* [DIRECTIONS]
Copy every line of the records that includes the word "ankle".
+++
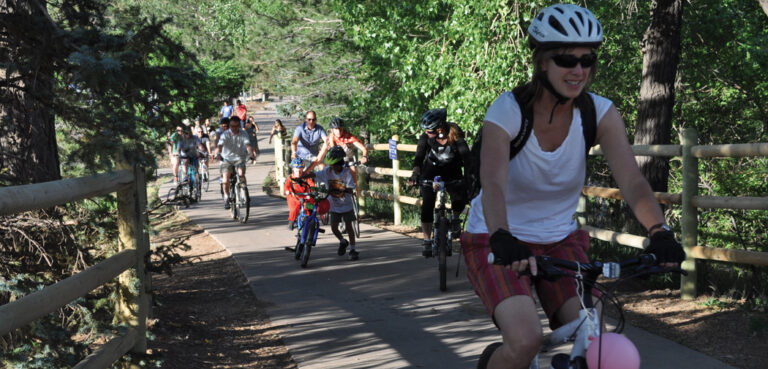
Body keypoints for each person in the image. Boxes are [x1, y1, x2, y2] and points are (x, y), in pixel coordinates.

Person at [462, 5, 686, 369]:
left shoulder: (599, 113)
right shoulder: (507, 111)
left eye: (587, 59)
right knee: (525, 340)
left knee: (592, 333)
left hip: (560, 240)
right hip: (496, 238)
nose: (578, 70)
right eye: (566, 59)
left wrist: (659, 232)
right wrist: (502, 234)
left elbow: (632, 180)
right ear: (542, 63)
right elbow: (493, 182)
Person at [408, 108, 470, 257]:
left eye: (429, 130)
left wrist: (470, 177)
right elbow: (419, 156)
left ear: (440, 127)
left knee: (459, 195)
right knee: (428, 202)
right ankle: (427, 240)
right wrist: (415, 173)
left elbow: (467, 157)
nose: (427, 133)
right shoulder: (426, 137)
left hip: (452, 170)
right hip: (431, 171)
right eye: (426, 130)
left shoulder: (454, 134)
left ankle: (455, 219)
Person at [301, 146, 359, 260]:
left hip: (346, 205)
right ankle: (343, 241)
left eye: (334, 165)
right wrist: (303, 176)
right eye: (331, 165)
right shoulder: (327, 172)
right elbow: (316, 175)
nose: (332, 167)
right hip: (334, 206)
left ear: (340, 163)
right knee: (333, 228)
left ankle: (353, 249)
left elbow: (351, 189)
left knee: (349, 227)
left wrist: (343, 189)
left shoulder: (347, 174)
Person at [312, 117, 369, 193]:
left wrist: (364, 157)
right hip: (333, 162)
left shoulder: (348, 136)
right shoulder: (329, 140)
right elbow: (320, 156)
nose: (338, 131)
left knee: (354, 182)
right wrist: (307, 171)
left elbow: (363, 148)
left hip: (347, 161)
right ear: (332, 130)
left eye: (340, 128)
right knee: (327, 176)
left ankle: (356, 202)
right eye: (336, 129)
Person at [214, 116, 255, 209]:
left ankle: (244, 191)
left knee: (241, 174)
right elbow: (219, 146)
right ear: (230, 125)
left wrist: (251, 153)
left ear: (239, 125)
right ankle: (226, 197)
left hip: (239, 158)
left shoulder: (243, 133)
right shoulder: (225, 134)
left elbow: (248, 145)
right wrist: (217, 153)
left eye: (236, 126)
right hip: (226, 159)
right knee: (226, 178)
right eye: (232, 126)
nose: (234, 128)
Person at [284, 157, 330, 230]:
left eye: (300, 171)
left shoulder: (305, 177)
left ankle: (309, 221)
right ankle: (292, 221)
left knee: (308, 207)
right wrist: (287, 191)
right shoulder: (290, 178)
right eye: (296, 171)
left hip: (305, 196)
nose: (298, 173)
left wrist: (313, 190)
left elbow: (311, 184)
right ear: (293, 170)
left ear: (302, 169)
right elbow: (286, 186)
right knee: (294, 208)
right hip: (294, 196)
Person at [177, 127, 206, 200]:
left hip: (193, 154)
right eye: (186, 133)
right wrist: (178, 154)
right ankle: (185, 175)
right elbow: (179, 149)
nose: (188, 135)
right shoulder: (181, 139)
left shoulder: (195, 137)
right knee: (185, 161)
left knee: (196, 168)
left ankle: (197, 182)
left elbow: (200, 145)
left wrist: (203, 151)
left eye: (189, 133)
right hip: (185, 154)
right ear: (183, 133)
+++
* [RESULT OF THE EXERCISE]
right ankle: (427, 240)
left ankle: (455, 219)
right ankle: (343, 241)
left ankle: (353, 249)
left ankle: (356, 202)
left ankle: (244, 191)
right ankle: (226, 197)
left ankle: (309, 221)
right ankle: (292, 221)
right ankle: (185, 175)
left ankle: (197, 182)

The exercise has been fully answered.